Recent referendums have legalized marijuana for recreational use in certain states such as Washington and Colorado but even though there will not be prosecutions by state or local jurisdictions, the federal government can still make arrests. Even in states where marijuana has been legalized for medicinal purposes such as California and New York, a federal arrest warrant can still be served and a federal criminal complaint filed.
In the case of marijuana, the current executive branch of the government (specifically the President) has instructed the Attorney General of the United States not to pursue federal criminal charges of marijuana products that are being openly sold in states that have made it legal by public ballot. However, with less than two years remaining in the current Administration's term, that recommendation may change after the next general election in 2016.
But currently, products made from Cannabis can be sold and possessed in states that have made it legal for medicinal and recreational purposes. The merchants may only sell to persons over twenty one years of age and must have a valid state license to sell their products for recreational purposes in any form, and in the case of medical marijuana the purchaser must have a state issued card which is provided under a doctor's prescription.
However, there are exceptions to the state laws that can still make possession of marijuana a possible federal offense subjecting the carrier of the drug to a federal arrest.
Being stopped by law enforcement while on an interstate highway or when flying in an airplane while possessing legally purchased marijuana can possibly be pursued as a federal crime due to the fact the interstate highway system that connect multiple states together as well as the airspace of the United States both fall under federal jurisdiction. A person travelling on a boat or ship sailing in waters within American legal authority may also be subject to arrest and prosecution for the same reason.

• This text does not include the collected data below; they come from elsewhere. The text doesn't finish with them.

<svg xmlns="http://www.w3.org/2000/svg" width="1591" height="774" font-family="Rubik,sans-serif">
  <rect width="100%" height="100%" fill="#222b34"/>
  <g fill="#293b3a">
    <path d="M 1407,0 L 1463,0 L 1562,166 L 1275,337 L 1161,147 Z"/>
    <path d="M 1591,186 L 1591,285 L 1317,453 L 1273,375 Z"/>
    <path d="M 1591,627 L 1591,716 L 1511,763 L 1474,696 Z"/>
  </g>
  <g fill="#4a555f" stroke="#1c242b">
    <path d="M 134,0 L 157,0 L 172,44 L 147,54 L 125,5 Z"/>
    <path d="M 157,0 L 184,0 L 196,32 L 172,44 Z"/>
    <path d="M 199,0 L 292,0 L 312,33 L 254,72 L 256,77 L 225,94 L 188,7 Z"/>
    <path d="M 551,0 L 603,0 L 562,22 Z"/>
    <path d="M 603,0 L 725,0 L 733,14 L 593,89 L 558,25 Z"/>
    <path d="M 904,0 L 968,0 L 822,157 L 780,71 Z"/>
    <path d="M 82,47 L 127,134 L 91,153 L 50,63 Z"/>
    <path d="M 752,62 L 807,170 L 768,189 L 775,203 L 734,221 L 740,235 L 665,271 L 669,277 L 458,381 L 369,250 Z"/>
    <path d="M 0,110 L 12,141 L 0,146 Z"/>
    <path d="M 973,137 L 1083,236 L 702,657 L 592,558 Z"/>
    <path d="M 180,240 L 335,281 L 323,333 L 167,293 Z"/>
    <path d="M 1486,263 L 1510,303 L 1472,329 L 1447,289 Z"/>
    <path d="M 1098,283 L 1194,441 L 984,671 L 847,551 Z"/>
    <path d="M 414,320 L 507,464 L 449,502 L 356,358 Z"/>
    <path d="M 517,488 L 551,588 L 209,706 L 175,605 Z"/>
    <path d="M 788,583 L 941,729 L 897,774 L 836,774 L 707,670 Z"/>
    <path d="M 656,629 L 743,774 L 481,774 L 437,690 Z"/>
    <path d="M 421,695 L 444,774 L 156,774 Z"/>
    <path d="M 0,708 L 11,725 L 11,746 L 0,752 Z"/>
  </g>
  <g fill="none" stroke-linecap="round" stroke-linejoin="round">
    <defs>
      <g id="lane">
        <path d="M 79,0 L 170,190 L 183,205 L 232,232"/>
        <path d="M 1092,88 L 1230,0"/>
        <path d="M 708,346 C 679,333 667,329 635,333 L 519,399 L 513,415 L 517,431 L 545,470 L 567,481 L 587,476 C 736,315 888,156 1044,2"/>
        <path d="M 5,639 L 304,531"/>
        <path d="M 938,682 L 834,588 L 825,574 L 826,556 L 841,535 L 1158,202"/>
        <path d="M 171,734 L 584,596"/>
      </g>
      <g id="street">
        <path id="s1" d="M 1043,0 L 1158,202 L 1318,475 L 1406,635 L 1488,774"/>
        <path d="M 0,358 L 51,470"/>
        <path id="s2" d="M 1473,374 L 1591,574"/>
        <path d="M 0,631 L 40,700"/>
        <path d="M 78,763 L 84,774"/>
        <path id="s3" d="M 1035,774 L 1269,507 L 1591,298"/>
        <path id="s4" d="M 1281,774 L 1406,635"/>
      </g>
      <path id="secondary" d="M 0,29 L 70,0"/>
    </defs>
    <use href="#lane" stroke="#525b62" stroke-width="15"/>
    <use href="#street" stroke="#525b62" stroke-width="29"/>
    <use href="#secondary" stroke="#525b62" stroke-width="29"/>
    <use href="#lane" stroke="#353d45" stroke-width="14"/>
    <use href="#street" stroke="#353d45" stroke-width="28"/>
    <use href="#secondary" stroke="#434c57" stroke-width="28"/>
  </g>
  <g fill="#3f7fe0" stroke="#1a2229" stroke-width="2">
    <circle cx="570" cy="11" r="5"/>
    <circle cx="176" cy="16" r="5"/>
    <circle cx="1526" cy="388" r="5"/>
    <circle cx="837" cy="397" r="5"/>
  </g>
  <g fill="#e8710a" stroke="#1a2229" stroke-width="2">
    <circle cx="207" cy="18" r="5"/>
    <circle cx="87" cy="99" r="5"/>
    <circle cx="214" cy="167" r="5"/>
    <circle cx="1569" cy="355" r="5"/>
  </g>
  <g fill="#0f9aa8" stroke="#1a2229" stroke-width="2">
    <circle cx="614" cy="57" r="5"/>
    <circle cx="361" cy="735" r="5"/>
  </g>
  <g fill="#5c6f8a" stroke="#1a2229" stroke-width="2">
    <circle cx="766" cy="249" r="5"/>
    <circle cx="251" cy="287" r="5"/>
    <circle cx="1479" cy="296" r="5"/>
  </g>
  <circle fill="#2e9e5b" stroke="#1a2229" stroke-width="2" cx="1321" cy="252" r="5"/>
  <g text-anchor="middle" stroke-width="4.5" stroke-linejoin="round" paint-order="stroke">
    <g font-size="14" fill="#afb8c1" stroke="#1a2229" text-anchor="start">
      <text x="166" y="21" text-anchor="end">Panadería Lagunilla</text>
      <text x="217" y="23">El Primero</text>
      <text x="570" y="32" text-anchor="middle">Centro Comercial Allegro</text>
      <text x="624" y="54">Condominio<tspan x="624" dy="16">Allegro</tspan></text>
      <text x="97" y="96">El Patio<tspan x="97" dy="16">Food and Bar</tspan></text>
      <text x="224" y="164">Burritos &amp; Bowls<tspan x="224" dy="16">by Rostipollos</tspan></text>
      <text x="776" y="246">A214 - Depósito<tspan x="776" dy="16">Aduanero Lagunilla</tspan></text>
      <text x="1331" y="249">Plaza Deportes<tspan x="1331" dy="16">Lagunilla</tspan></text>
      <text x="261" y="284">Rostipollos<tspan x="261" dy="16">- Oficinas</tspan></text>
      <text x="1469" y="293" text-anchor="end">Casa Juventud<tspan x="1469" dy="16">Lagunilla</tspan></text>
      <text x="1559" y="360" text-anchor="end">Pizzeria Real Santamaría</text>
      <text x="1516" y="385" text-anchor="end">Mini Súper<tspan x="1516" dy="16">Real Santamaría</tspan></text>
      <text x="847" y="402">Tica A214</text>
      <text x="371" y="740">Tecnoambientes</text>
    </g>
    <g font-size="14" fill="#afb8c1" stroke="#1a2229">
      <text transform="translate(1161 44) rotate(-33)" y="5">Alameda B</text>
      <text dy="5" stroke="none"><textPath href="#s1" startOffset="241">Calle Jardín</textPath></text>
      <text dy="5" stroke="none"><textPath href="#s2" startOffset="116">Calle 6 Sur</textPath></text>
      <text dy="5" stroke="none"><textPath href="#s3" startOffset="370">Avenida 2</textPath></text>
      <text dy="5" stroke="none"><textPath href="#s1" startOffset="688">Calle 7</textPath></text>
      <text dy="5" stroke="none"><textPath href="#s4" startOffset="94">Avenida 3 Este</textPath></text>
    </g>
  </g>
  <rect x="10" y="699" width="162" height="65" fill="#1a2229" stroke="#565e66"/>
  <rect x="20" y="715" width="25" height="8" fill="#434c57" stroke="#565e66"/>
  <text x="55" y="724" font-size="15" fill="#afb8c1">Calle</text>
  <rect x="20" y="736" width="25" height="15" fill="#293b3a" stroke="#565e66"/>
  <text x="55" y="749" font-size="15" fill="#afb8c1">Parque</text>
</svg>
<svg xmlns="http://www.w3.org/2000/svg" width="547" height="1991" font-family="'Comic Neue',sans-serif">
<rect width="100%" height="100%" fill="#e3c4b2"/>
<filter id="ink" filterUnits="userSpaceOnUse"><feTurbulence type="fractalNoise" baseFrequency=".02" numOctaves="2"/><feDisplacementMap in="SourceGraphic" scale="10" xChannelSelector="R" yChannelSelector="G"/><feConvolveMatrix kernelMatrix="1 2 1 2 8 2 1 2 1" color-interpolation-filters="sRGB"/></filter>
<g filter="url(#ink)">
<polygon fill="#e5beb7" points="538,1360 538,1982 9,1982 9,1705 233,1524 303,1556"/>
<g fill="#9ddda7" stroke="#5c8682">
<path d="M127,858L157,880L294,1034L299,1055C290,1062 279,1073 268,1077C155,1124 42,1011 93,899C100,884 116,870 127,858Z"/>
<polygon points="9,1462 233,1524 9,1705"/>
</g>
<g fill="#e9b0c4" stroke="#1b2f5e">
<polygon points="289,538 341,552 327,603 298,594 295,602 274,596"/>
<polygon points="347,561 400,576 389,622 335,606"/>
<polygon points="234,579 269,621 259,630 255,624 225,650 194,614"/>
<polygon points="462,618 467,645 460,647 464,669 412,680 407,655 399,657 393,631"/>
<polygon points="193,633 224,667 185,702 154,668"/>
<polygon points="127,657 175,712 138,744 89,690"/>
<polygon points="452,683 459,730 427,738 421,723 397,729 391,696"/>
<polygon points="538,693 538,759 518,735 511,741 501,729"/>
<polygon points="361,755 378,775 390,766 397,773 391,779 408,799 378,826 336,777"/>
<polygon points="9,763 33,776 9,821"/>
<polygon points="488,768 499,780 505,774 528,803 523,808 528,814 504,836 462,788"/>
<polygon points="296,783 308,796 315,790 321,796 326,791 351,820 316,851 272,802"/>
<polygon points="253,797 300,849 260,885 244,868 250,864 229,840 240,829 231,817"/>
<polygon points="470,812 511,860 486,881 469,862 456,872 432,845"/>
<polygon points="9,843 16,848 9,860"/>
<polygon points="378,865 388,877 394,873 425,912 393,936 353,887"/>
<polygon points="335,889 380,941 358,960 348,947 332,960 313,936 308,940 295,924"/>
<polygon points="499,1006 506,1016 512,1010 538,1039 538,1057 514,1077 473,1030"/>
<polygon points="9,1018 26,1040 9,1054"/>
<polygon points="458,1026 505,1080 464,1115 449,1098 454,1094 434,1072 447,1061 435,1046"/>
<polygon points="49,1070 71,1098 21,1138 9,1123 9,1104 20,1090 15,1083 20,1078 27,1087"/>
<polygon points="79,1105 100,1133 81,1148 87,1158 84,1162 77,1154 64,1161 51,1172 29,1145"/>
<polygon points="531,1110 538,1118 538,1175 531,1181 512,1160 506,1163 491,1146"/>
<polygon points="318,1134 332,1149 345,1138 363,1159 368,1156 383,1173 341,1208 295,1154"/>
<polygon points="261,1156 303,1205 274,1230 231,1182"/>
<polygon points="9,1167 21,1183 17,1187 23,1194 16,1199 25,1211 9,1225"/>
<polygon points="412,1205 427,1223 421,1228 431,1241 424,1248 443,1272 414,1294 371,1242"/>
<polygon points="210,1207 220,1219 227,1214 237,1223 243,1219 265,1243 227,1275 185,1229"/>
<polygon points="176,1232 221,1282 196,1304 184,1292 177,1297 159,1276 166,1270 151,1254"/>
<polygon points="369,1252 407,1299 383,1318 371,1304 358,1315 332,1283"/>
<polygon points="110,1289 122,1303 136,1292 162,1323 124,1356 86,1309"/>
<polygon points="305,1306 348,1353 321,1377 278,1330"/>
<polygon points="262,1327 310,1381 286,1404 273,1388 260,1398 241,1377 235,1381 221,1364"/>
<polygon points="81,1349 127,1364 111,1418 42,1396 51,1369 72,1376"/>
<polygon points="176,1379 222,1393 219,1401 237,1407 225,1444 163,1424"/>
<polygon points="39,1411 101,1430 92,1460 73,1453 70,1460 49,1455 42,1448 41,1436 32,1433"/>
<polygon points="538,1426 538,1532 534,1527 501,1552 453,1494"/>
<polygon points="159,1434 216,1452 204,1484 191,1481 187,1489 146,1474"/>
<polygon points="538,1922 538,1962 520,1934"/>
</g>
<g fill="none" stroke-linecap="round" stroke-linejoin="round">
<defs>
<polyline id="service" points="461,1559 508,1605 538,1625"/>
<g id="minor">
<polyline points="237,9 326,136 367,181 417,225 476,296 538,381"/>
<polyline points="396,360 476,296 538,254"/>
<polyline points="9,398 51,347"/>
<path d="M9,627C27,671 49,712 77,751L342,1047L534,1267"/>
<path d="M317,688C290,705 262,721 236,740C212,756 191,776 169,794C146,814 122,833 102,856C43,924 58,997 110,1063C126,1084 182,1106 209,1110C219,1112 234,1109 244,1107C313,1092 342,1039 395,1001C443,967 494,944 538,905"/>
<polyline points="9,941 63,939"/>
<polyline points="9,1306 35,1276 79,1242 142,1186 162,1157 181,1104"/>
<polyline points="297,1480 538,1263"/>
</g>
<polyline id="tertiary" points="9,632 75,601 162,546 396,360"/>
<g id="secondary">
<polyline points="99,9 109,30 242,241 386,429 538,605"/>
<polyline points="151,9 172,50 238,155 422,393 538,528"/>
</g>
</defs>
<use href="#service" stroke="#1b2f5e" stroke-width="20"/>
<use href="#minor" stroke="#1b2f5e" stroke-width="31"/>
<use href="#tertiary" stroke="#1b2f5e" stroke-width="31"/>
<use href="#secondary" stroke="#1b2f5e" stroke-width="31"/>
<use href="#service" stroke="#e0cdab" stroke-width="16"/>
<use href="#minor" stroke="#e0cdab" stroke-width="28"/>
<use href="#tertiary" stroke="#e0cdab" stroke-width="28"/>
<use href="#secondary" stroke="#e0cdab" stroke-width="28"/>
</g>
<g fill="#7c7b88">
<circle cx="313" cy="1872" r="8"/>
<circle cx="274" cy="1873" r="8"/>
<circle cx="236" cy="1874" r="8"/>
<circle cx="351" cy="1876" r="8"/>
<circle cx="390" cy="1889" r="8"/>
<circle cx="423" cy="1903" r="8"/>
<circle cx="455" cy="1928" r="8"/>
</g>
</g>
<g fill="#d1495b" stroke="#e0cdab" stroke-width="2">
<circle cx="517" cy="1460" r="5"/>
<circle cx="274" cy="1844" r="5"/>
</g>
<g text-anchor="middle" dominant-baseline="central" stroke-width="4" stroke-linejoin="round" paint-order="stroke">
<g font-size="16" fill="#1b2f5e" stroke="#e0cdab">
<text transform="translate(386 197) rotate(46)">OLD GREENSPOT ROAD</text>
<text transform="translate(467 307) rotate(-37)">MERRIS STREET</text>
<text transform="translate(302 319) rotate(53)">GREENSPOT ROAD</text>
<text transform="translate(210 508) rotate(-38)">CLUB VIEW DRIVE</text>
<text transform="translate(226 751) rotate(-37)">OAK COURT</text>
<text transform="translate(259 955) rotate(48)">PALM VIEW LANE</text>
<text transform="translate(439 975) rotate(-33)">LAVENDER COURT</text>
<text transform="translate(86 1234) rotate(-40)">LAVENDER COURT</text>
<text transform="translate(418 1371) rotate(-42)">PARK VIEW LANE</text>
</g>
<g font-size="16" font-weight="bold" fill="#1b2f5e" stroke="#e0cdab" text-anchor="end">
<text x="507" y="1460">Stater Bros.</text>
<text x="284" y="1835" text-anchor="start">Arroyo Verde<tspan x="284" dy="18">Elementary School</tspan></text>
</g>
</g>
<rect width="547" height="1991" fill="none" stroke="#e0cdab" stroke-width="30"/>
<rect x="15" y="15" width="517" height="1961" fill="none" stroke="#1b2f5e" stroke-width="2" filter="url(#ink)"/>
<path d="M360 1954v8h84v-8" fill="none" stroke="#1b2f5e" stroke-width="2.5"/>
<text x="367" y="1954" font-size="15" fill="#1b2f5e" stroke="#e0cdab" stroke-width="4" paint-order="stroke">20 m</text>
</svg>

Other drug possession offenses such as small amounts of cocaine, heroin, and methamphetamines, to name a few will usually be prosecuted by a local jurisdiction after an arrest, but the feds can still step in if they feel the case deserves governmental consideration.
In cases of trafficking and manufacture of controlled substances, or the possession of large quantities of narcotics, the federal government will usually lead the investigation and any subsequent arrest, trial or plea agreement when a federal criminal complaint is recorded.
Although state and federal drug laws differ significantly in relation to penalties for a conviction, it is important to acknowledge that charges brought forward by the state or a local municipality has a predisposition to be less punitive if a conviction is realized depending on the type of charge and the quantity of the illegal substance.
Small quantities of narcotics that are believed to be possessed for personal use are usually charged as misdemeanors and in most cases will result in a probationary sentence, or at worst a minimal sentence of jail time on a state or local level for first-time offenders.
Federal drug charges are more unyielding and moreover maintain mandatory minimum sentences based on the amount of drug-related convictions an offender has been sentenced to in the past, as well as taking into consideration their overall criminal history in general.